### Task details
Lay out every line of the listing below as a numbered list, skipping any blank lines and leaving the pictures out.

## Begin Input rows

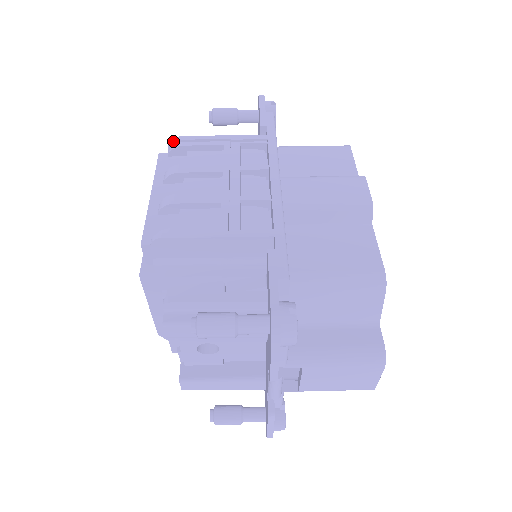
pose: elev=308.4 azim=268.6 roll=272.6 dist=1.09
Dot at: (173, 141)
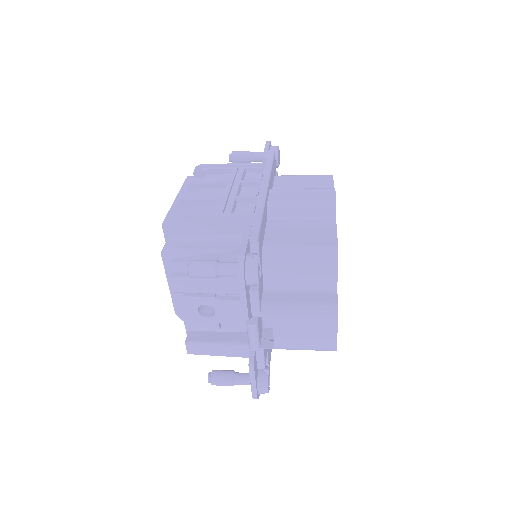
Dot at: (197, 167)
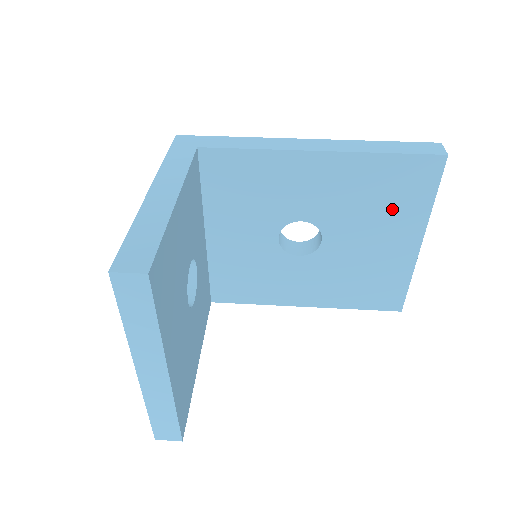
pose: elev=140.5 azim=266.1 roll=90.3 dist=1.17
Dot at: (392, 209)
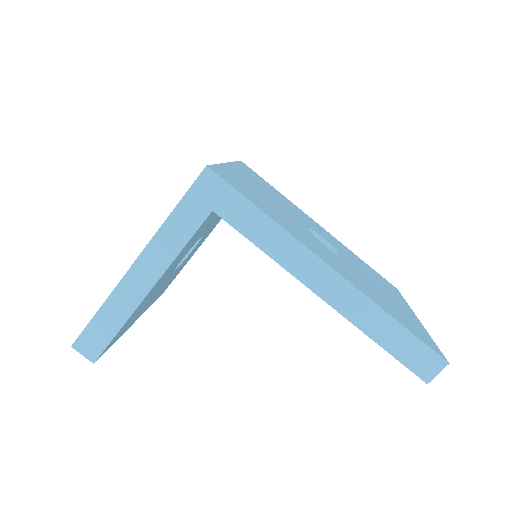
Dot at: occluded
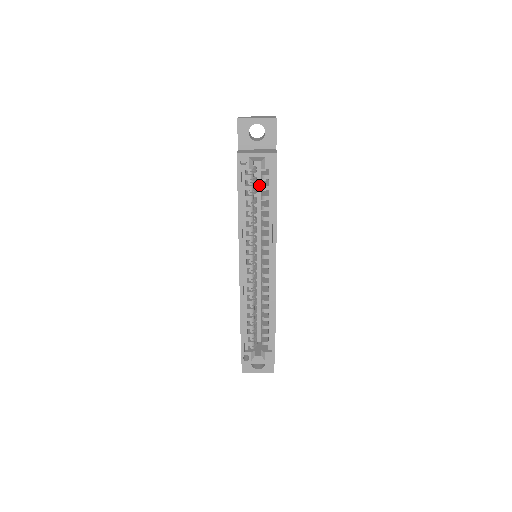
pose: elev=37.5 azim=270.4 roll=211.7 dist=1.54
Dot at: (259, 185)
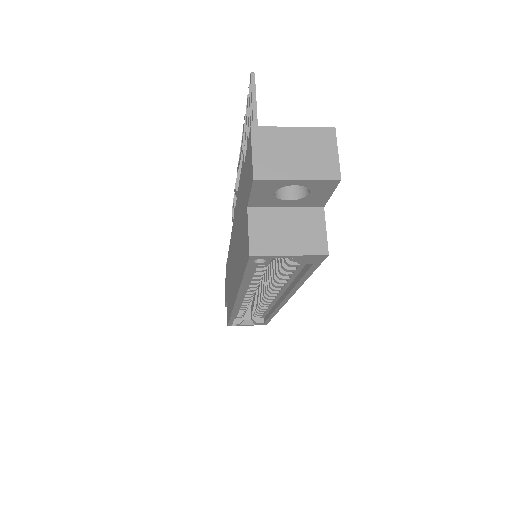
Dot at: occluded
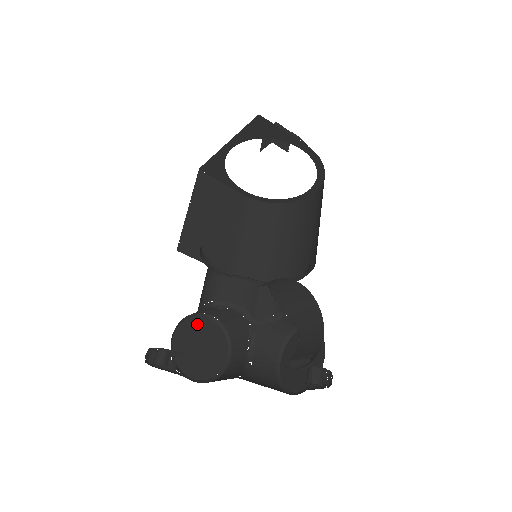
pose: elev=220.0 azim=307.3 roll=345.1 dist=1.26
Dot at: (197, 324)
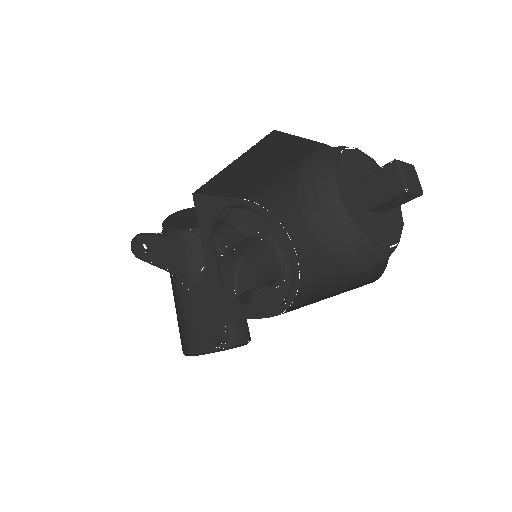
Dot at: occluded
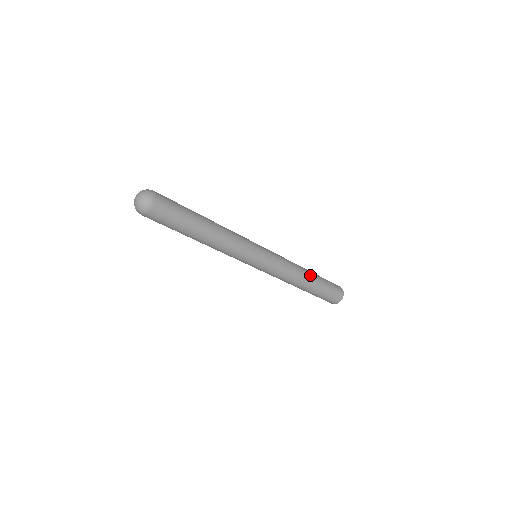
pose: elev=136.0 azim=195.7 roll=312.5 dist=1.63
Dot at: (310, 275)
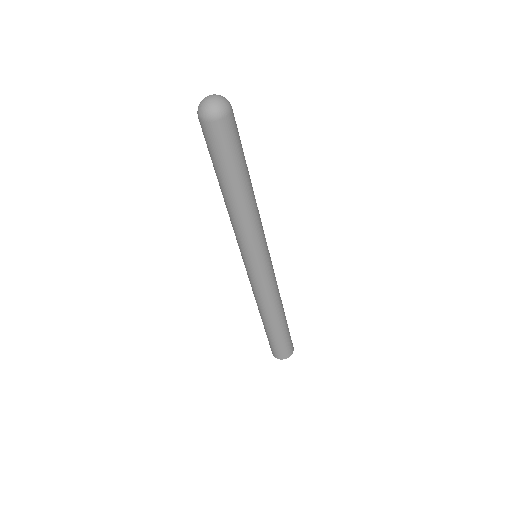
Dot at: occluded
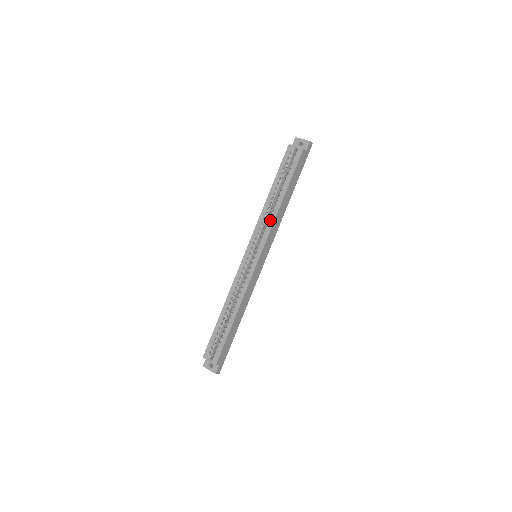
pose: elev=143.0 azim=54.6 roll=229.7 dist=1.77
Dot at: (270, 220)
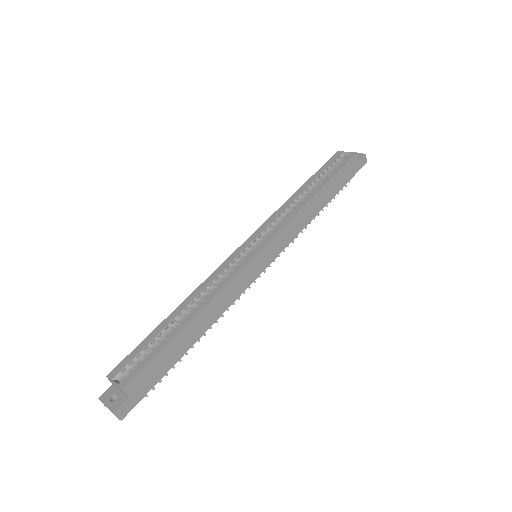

## End Input rows

### Finished task
1. pose: elev=308.4 azim=268.6 roll=272.6 dist=1.09
2. Dot at: (173, 141)
3. Dot at: (197, 167)
4. pose: elev=140.5 azim=266.1 roll=90.3 dist=1.17
5. Dot at: (392, 209)
6. Dot at: occluded
7. pose: elev=37.5 azim=270.4 roll=211.7 dist=1.54
8. Dot at: (259, 185)
9. Dot at: occluded
10. pose: elev=220.0 azim=307.3 roll=345.1 dist=1.26
11. Dot at: (197, 324)
12. Dot at: occluded
13. pose: elev=136.0 azim=195.7 roll=312.5 dist=1.63
14. Dot at: (310, 275)
15. Dot at: occluded
16. pose: elev=143.0 azim=54.6 roll=229.7 dist=1.77
17. Dot at: (270, 220)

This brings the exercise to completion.